Silver Spring, Maryland, United States | ANN

The International Criminal Tribunal for Rwanda (ICTR) sentenced a former Seventh-day Adventist administrator, Elizaphan Ntakirutimana, to 10 years in prison and his son, Gérard, to 25 years in prison for their roles in the 1994 genocide in Rwanda.

In a statement about its February 19 decision, the United Nations tribunal said that Gérard Ntakirutimana, 45, a medical doctor practicing at the Mugonero Adventist Hospital was convicted of genocide and of crimes against humanity (murder) and Elizaphan Ntakirutimana, 78, was convicted of aiding and abetting in genocide.

“The Rwandan tragedy—the senseless loss of thousands of lives—cannot be forgotten,” says Ray Dabrowski, Communication Director at the Seventh-day Adventist Church world headquarters. “Christians should reject violence as a means of conflict resolution. The heart of the Christian message is reconciliation, compassion and love, which transcend any differences of language, race or nationality.”

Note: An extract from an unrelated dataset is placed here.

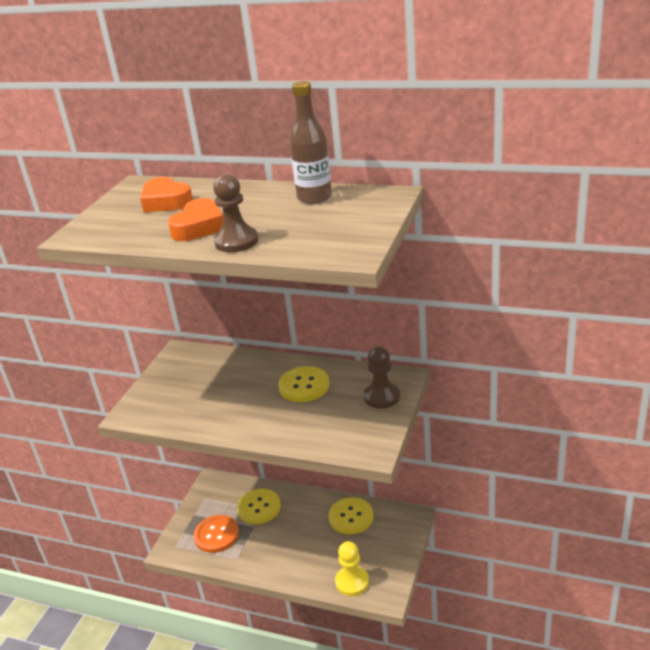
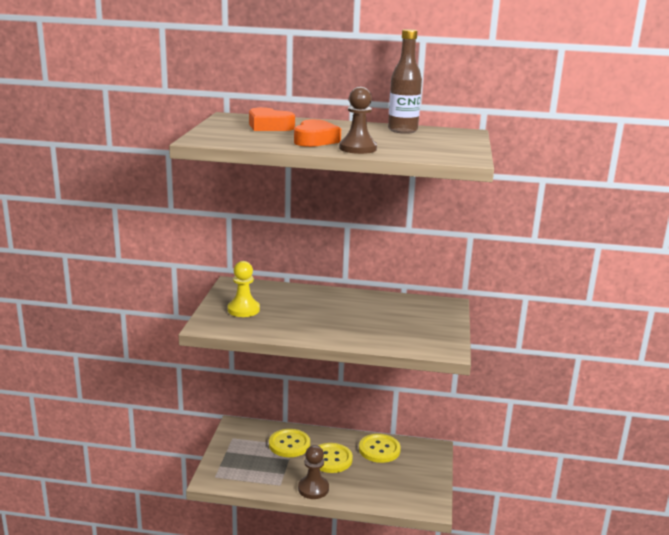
camera: 15 degrees left, 10 degrees down
orange button [194,515,239,553] -> none
yellow button [278,366,330,402] -> yellow button moved to [318,443,353,473]
yellow pawn [335,541,369,596] -> yellow pawn moved to [227,261,260,317]
brown pawn [363,347,400,409] -> brown pawn moved to [298,445,329,499]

“We are saddened by the outcome of this trial,” Dabrowski adds. “The great complexity of this case, the vast quantities of often conflicting evidence, and the continuing bitterness of many who have been caught up in this tragedy, has made the tribunal’s task a difficult one. As a church, we extend our deepest sympathies to all those whose lives have been shattered by this terrible experience.”

“We acknowledge with sadness that some of our church members turned against their fellow members and their neighbors. We are saddened that the accused did not act in harmony with the principles of their church. We offer an apology,” Dabrowski says.

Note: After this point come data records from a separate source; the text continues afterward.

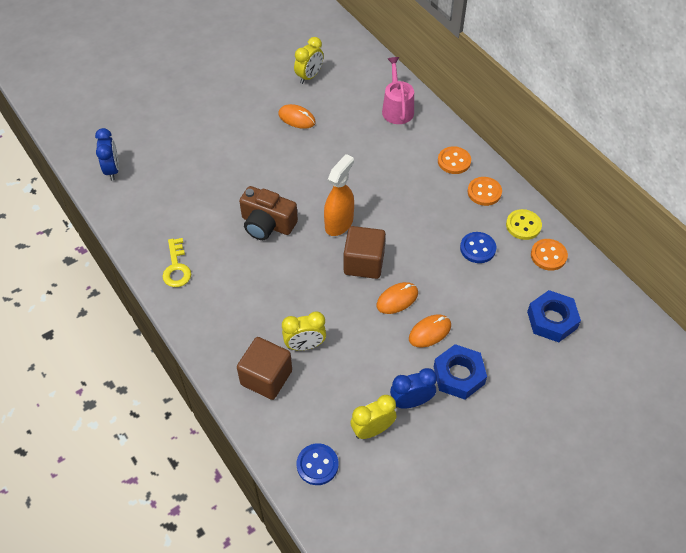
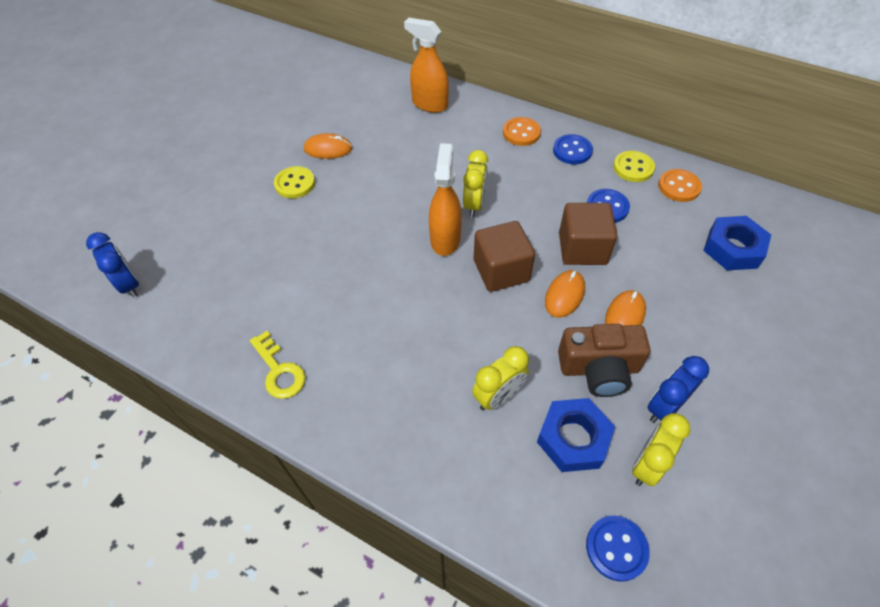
camera: 25 degrees left, 0 degrees up
brown cube [237,337,292,400] -> brown cube moved to [559,203,617,265]
brown camera [239,186,298,240] -> brown camera moved to [558,324,650,397]
yellow clock [294,37,324,84] -> yellow clock moved to [463,150,488,217]
pink watering can [382,57,414,124] -> orange spray bottle [404,18,449,113]
blue nut [434,344,487,400] -> blue nut moved to [537,398,615,472]
orange button [468,177,502,206] -> blue button [553,134,593,164]
none -> yellow button [274,166,315,199]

Since allegations against Ntakirutimana first surfaced, Adventist officials have urged a resolution of the charges through appropriate legal forums. The church has cooperated fully with both the United Nations tribunal and with defense lawyers for Ntakirutimana and his son.

Elizaphan Ntakirutimana, a Rwandan national who had lived in retirement near Laredo, Texas, since 1994, was indicted by the International Criminal Tribunal for Rwanda (ICTR) in June 1996. He was arrested in September of that year and extradited from the United States in early 2000 to stand trial in Tanzania. At the time of the Rwandan war, Ntakirutimana served as president of the church’s South Rwanda Field.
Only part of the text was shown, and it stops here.